Weather report: "The storm causing majorly frayed nerves." "Majorly" now appears in the dictionary as slang; it's slang because it is ungrammatical. The grammatical form is English (as in "greatly frayed") but "major" was not used that way as an "ly" adverb, and it sounds ~ slangy. Maybe the tone it sets is not appropriate for a report on a major weather disaster (i.e. three hurricanes in a row). And, my nerves becoming majorly frayed by increasing non-use of verbs by news readers.

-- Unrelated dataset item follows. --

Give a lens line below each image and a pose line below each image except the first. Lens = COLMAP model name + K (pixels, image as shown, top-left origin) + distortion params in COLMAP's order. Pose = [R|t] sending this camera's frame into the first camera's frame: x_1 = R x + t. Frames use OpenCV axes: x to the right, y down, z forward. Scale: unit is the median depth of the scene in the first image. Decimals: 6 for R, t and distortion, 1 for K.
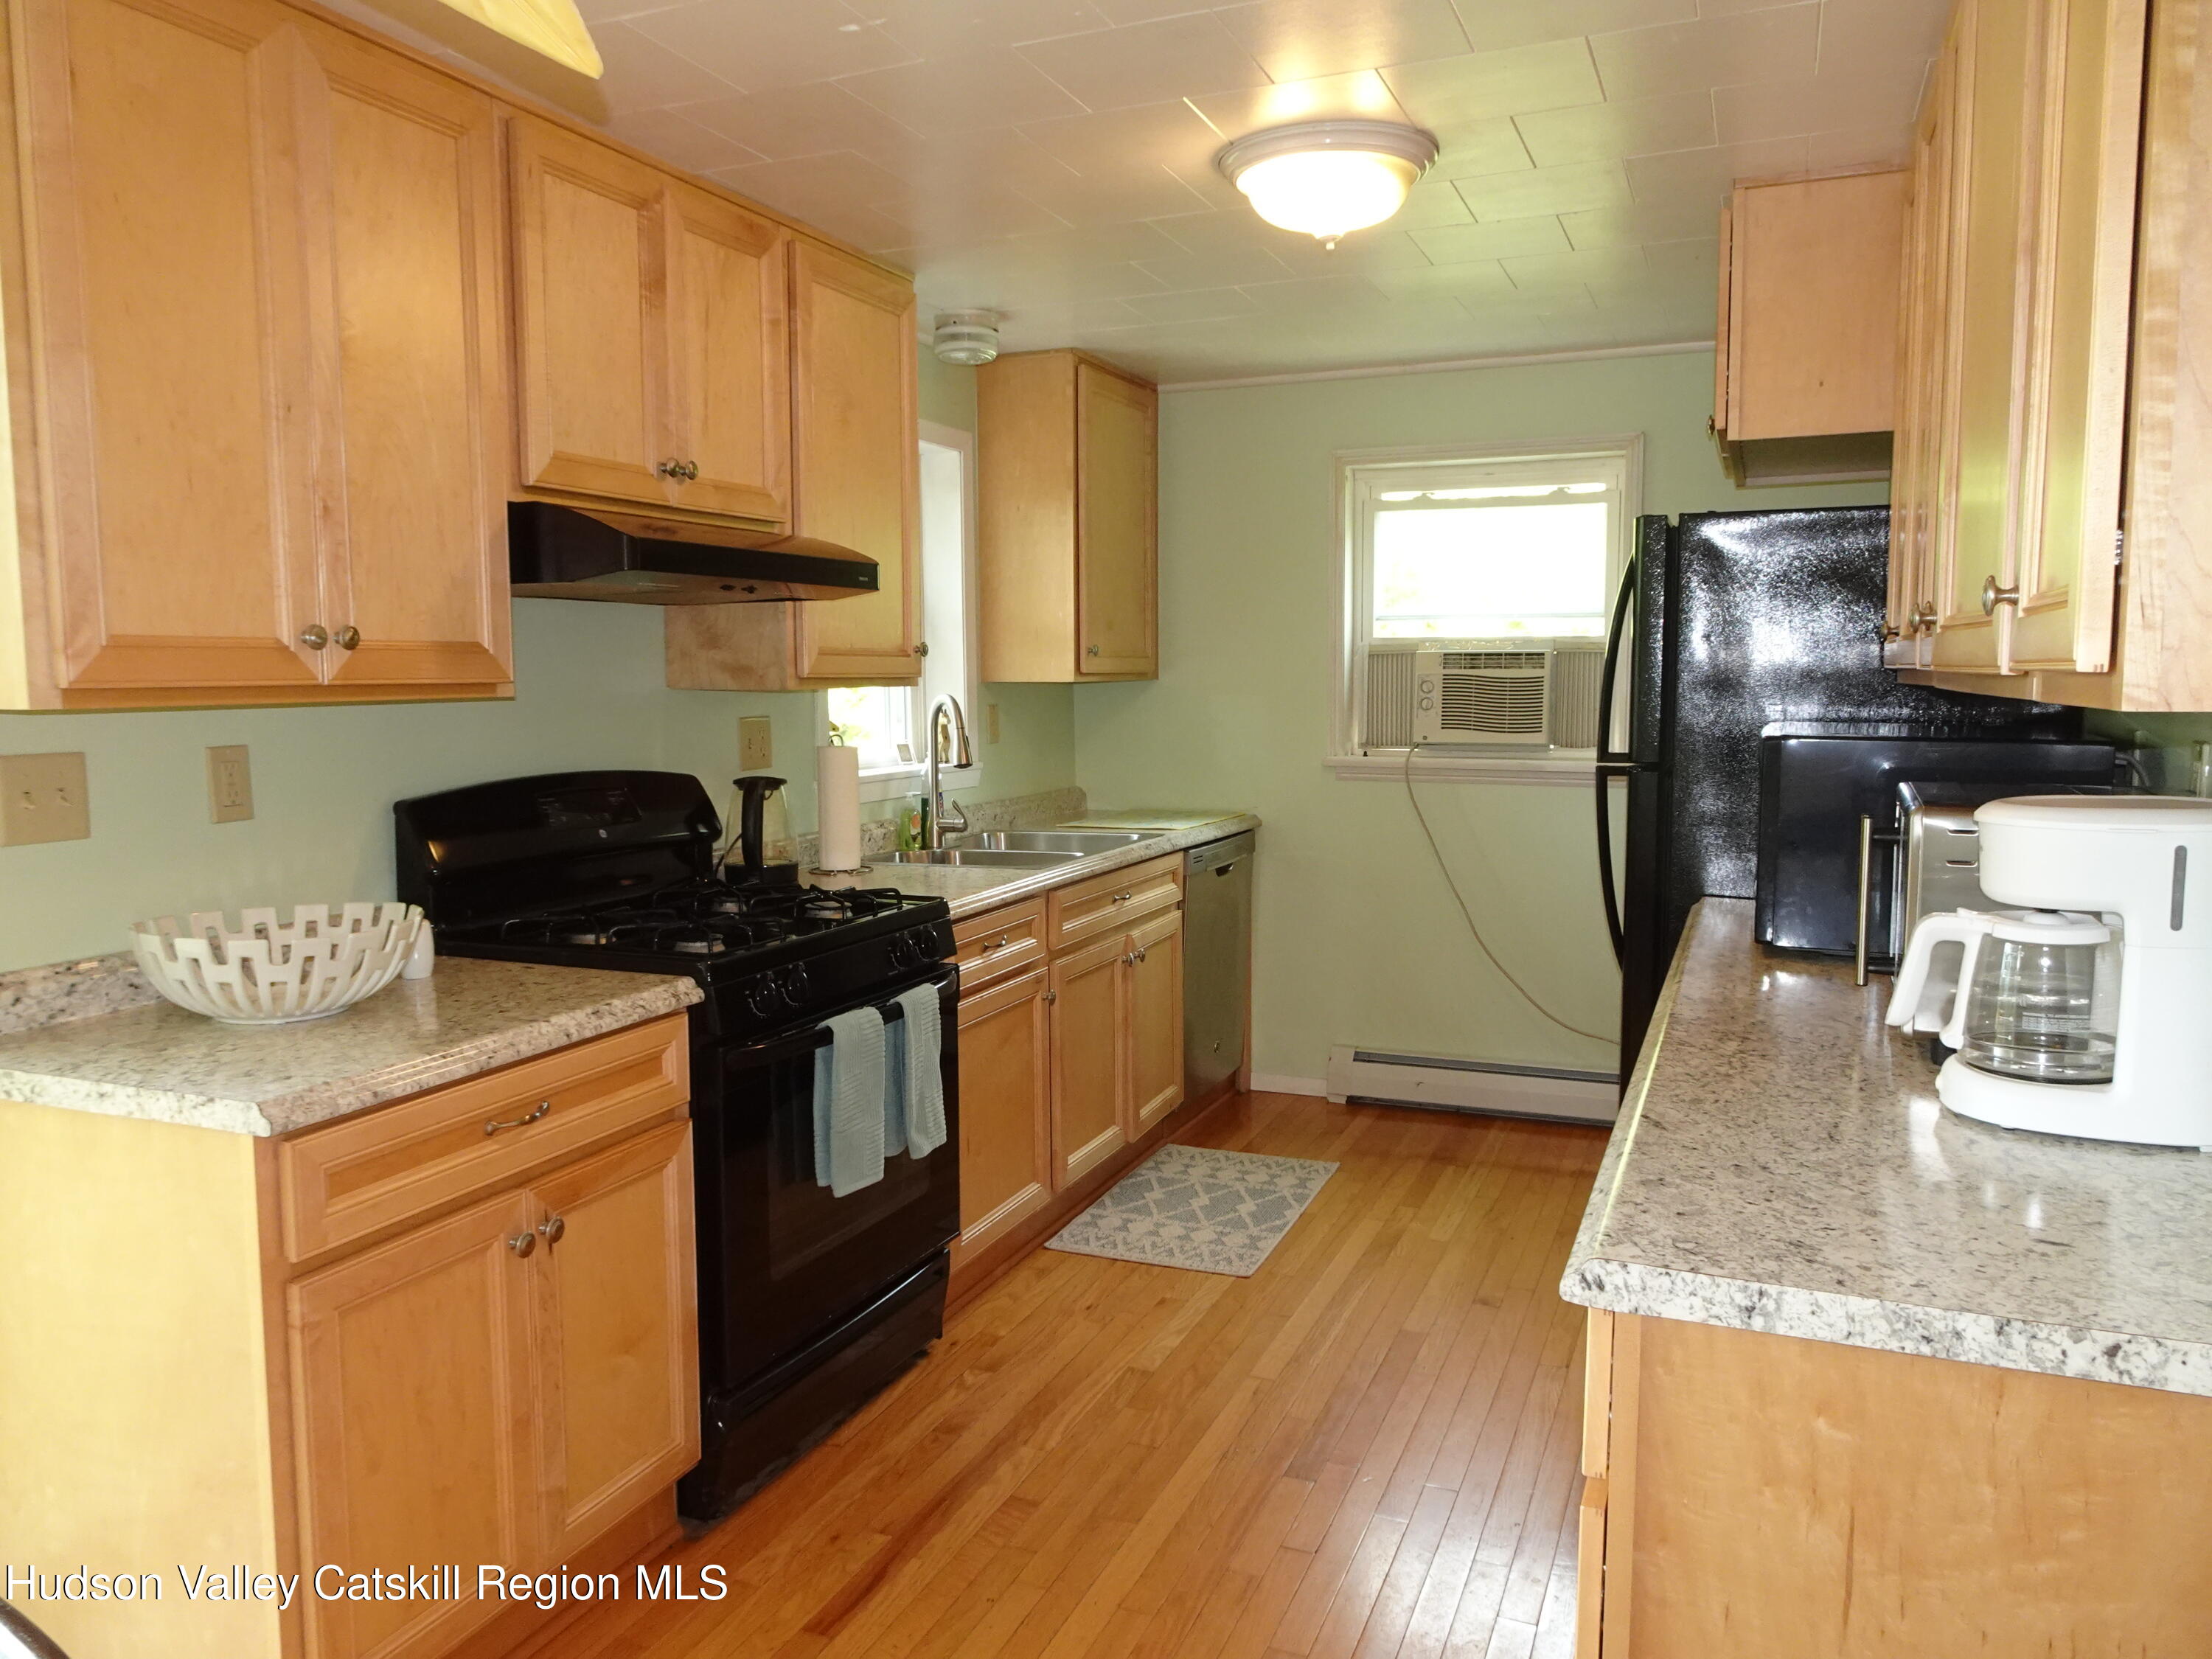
lens RADIAL K [[1581.4, 0, 1102.5], [0, 1581.4, 820.3], [0, 0, 1]] dist [0.007938, 0.004432]
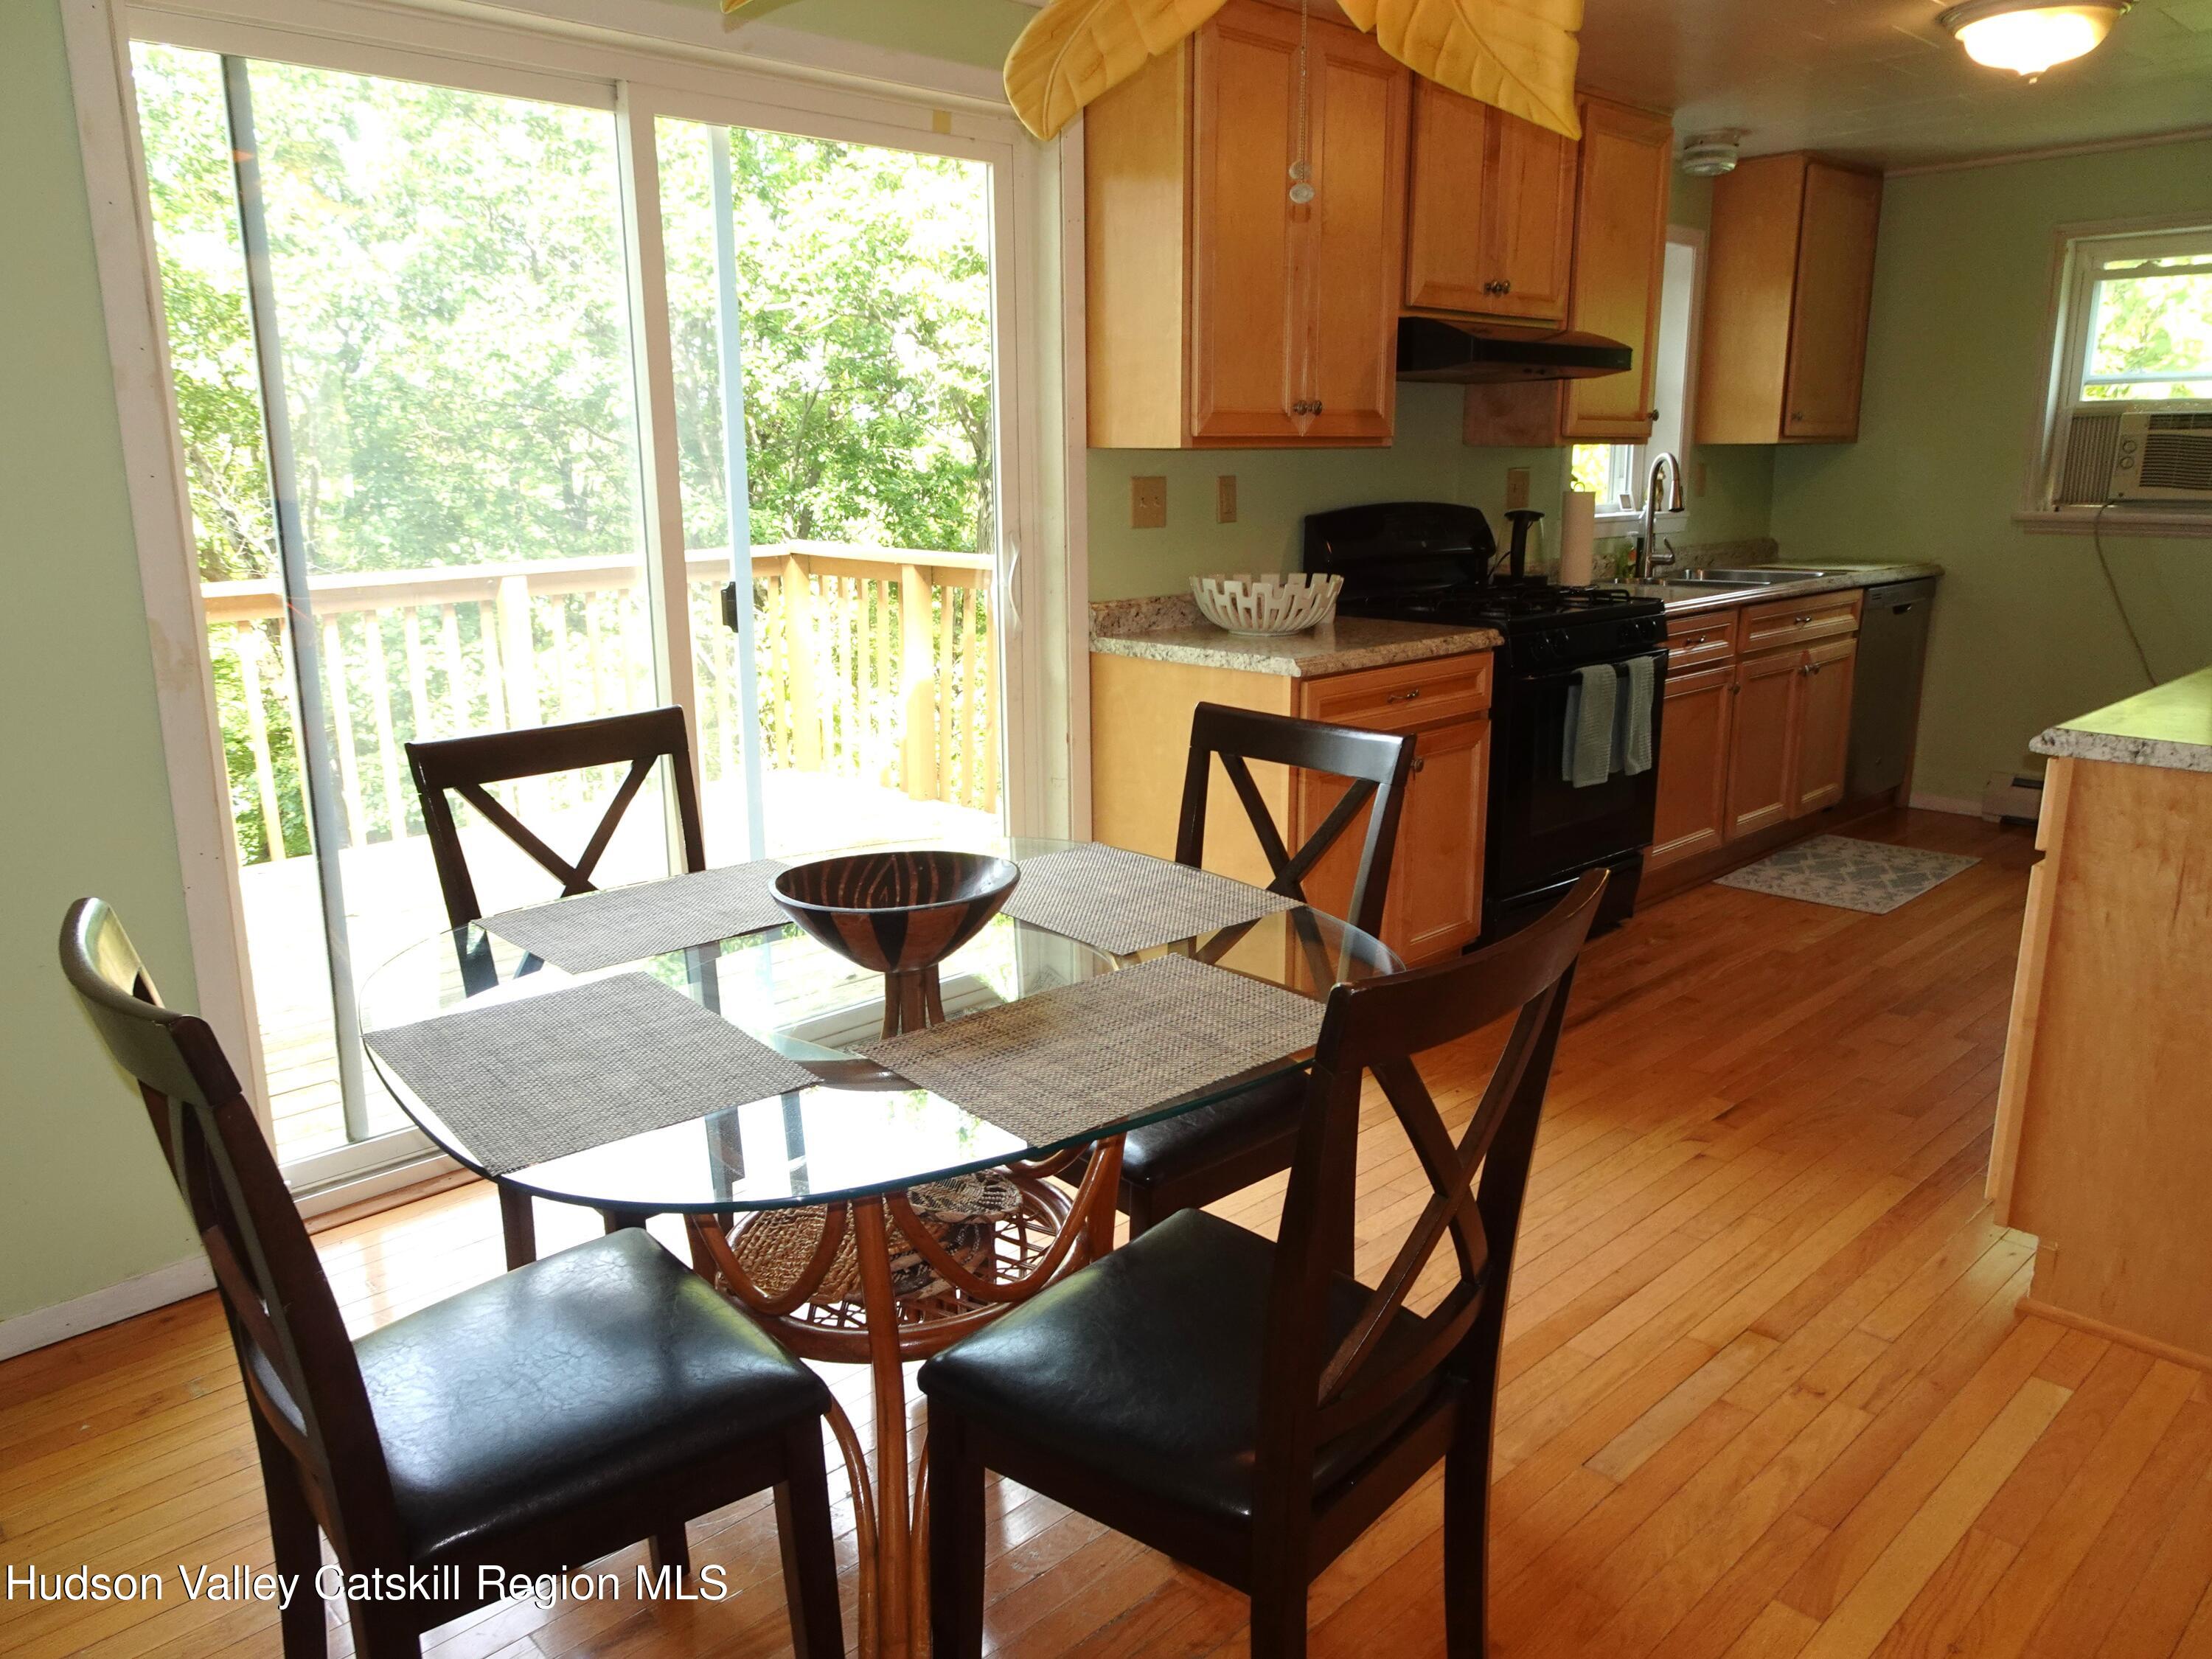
lens RADIAL K [[1581.4, 0, 1119.9], [0, 1581.4, 825.6], [0, 0, 1]] dist [0.007938, 0.004432]
pose [[0.921133, 0.087582, -0.379267, 0.005218], [-0.034361, 0.988850, 0.144898, 0.059248], [0.387728, -0.120438, 0.913872, -0.454873]]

Someone on TV said something is "beneath the pale," meaning unacceptable or bad in some way. The correct phrase is "beyond the pale" and it's correct because it means something, "outside the fence" (pale, paling, picket, impale). The "pale" was a boundary or jurisdiction, e.g. the English pale, but I've read that this idiom came from the custom of burying an unredeemed sinner or an unbeliever outside the churchyard fence, rather than inside the churchyard with the others, thus the expression "beyond the pale." In any case, it doesn't make sense to refer to something as "beneath the pale" unless you're talking about something underneath a fence, like a dog digging a hole, and if a news reader were speaking literally rather than metaphorically, "fence" rather than "pale" would be the appropriate word choice.
Political headline: "Impeachment Calls Echo While Bush Is Coronated." There is no word "coronated." This is a grating back formation (folk etymology) based on "coronation." The word is "crowned."
People are using "vision" as a verb. I heard someone on TV say, "I vision . . ." We have a perfectly good verb for this, "envision." Use it or lose it.